Обновляя авангард: система эвристик для его понимания - страница 4



В текущем исследовании таким явлением будет авангард.

Мы покажем, что в появлении и развитии авангарда нет никакой исторической тайны, что это явление закономерное и внутренние процессы в нём также закономерны. А приёмы, позволившие представителям авангарда изменить искусство, не являются уникальными. Они отвечают известному набору эвристик, на чём мы остановимся специально. Для упрощения личность авангардиста – вне зависимости от области, в которой он работает, – далее мы будем называть новатором или использовать сокращение ТЛА, т.е. «творческая личность – авангардист».

Собственно, как это принято в СА и ТРИЗ, мы уже начали конкретизировать проблемную ситуацию S*, в которой началось авангардное движение. И сформулировали базовое противоречие в рамках этой ситуации. В формате АП оно звучит так: ясно, что старые средства репрезентации мира искусством больше не отражают во всей полноте ситуацию модерна (S*), но не ясно, что́ с этим делать.

В терминах системного анализа эта коллизия – противоречие между сложившейся практикой создания образцов искусства и внешней по отношению к ней средой. Или, если записать это противоречие в терминах СА, то оно означает: отношения между системой и надсистемой не согласованы и не ясно, как добиваться согласования. Но то, что противоречие осознано, уже хорошо! С этого начинается почти всякая творческая работа, неважно в рамках каких целенаправленных практик человека она осуществляется.

Но если копнуть поглубже, то несогласованность обусловлена не только устаревшей практикой создания образцов искусства, но и тем, что меняется мировосприятие городского жителя. Теперь он видит мир иначе, чем средневековый пахарь, и поэтому ему уже могут потребоваться некоторые пояснения о том, что́ демонстрируют ему средневековые картины и тем более – античные фрески12. Иначе говоря, классическое искусство адекватно зрителю в случае, когда совпадают их картины мира. В результате религиозный зритель смотрит на полотно религиозного содержания и понимает сюжетную подоплёку изображённой сцены. Но если такой зритель попадает в реальность модерна, тем более – в экстремальные условия, то происходит рассогласование, которое нужно преодолеть. Во времена машинизации, войн и урбанизации героями сюжета картины могут стать сами машины. А ангелы, свободно парящие в облаках, изображённых на полотнах с религиозными сюжетами, должны начать двигаться, вписываясь в новую реальность. Что, в частности, отражено на рис. 2.1.
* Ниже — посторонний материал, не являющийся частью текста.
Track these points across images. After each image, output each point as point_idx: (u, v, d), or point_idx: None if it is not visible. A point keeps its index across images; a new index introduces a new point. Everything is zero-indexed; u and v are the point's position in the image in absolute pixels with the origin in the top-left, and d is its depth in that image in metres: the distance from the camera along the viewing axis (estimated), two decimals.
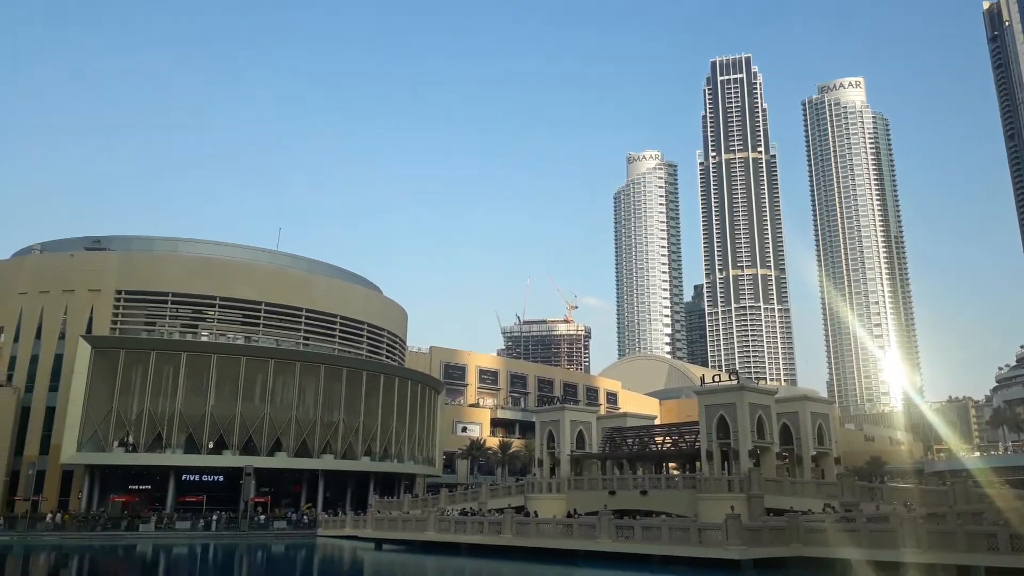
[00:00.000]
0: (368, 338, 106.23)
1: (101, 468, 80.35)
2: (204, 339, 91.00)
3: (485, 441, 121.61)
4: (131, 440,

Модерн изменил картину мира горожанина. Поэтому искусство должно было найти новые средства выражения этой картины мира и согласиться на восприятие этой картины и сотворчество в её создании с другими участниками общественной жизни! И, может быть, где-то её расширить эстетически. В противном случае XX столетие стало бы веком стагнации, о чём, поддавшись декадентскому настроению, писал один из венских теоретиков искусства: «Дух нашего века не способен найти собственный путь. У этого столетия нет своеобычного выражения мыслей и чувств. Творческая мысль, перегруженная знаниями о прошлом, словно утомилась и зашла в тупик. Казалось, что „всё уже было“, приходилось пользоваться историческими формами искусства» [37, с. 68]. Недаром аллегорические образы на фасадах зданий, украсившие столицу Австро-Венгрии, включали не только банальные фигуры Веры, Надежды и Любви, позаимствованные у классиков итальянского искусства, но также и Правосудие, Постоянство и Пример.